Pavli Terka (born 1865 year in Durrës and died 8 June 1941 in Corfu) was an Albanian state official and politician who served as Minister of Foreign Affairs in the Toptani Government.

==Biography==
Pavli Terka was born in the western port city of Durrës to a family with ties to the city's merchant elite. Terka Family originates from Voskopoja(Moskopoly) Albania. A part of Terka Family left Voskopoja since 1730, and placed to Wien, Austrian Habsburg Empire. Andrea Tirka(Terka); Teodor Demeter Tirka, Demeter Teodor Tirka... Another part of Tirka=Terka Family established to Durres. Prior to entering politics, in the year 1895 he worked as banker, in the Durres sanxhak, privat business. Later as a consular officer near the Italian Consulate, Durres. On September 15, 1909, along with Haxhi Sulejmani and Jahja Ballhysa, he founded the patriotic club "Bashkimi" and took the role of deputy chairman. The club was established just days following the Congress of Dibër and worked to introduce written Albanian to the local idadiye school (gymnasium).

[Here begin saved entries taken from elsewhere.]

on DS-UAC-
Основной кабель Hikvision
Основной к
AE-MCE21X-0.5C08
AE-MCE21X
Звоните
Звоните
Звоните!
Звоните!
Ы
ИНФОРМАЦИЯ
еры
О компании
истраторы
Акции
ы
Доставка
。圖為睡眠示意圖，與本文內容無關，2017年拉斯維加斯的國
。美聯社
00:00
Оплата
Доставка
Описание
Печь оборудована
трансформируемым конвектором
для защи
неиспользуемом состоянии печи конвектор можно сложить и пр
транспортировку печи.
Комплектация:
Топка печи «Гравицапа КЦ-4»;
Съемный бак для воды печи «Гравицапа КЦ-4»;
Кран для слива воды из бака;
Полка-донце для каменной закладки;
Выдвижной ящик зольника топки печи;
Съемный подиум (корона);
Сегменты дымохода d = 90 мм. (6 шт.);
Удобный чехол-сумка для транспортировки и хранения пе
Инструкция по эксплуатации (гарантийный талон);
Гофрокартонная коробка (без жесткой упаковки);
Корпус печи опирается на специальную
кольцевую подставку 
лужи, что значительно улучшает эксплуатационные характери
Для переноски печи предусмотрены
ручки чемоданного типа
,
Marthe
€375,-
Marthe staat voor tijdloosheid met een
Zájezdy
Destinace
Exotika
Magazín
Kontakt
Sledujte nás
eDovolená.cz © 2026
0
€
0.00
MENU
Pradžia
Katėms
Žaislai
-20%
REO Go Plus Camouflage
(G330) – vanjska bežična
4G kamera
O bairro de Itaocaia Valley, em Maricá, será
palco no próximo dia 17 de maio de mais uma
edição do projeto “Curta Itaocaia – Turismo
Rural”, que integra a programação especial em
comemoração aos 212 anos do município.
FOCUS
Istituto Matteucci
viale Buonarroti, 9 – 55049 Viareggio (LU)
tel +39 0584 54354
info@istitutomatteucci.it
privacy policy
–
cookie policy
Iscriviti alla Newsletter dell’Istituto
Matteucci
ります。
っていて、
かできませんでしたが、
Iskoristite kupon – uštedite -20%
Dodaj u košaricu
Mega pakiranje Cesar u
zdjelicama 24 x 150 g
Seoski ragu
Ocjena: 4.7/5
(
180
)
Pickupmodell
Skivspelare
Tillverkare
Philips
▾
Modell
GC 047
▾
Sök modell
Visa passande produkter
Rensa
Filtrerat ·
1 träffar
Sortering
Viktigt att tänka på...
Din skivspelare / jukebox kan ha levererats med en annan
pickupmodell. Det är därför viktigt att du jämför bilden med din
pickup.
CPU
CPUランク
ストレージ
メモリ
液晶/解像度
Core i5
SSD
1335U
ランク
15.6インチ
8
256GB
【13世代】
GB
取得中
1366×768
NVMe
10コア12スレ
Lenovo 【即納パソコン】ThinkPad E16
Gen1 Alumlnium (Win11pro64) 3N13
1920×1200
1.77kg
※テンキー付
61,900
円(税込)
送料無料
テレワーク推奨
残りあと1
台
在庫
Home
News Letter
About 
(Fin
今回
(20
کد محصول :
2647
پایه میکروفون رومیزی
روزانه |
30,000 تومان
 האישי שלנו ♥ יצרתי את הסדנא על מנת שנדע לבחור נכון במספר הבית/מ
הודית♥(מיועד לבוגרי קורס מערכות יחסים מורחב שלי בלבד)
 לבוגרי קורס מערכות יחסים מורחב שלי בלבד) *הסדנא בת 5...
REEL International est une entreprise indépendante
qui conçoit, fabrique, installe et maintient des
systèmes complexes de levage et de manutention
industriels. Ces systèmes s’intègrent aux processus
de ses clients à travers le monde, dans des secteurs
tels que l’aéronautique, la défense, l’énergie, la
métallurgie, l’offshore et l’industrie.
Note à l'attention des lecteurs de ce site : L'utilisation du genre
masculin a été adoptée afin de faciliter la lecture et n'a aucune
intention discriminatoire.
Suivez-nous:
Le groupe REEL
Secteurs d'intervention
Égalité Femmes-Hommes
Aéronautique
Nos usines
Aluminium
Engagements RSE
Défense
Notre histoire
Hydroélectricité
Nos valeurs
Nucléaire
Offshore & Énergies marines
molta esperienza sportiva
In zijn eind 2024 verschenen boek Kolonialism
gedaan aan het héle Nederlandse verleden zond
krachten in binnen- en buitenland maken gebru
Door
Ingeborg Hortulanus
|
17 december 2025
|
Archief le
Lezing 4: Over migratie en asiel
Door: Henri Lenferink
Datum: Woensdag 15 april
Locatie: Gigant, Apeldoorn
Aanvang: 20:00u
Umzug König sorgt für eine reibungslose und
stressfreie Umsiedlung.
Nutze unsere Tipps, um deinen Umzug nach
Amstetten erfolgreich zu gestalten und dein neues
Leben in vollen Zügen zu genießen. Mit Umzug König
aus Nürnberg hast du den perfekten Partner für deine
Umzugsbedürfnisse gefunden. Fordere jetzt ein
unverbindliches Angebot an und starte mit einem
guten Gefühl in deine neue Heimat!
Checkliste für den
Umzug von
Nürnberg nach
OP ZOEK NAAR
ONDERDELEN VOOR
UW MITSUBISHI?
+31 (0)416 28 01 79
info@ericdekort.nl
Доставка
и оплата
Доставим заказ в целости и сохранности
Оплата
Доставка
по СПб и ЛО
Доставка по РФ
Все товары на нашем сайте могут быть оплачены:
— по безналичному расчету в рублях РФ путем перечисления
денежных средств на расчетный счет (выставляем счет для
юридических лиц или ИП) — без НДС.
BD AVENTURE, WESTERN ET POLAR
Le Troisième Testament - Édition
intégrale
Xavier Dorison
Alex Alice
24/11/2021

A few years later, Terka joined the orthodox eldership of Durrës and emerged as its leader. It was during this time when he acquainted himself with Essad Pasha Toptani who appointed him as minister of foreign affairs in his newly formed cabinet. Terka accompanied Essad Pasha at the Paris Peace Conference in April 1919.

After leaving politics, Terka migrated with his family to the island of Corfu, Greece and became involved in the local trade. He died in 1941.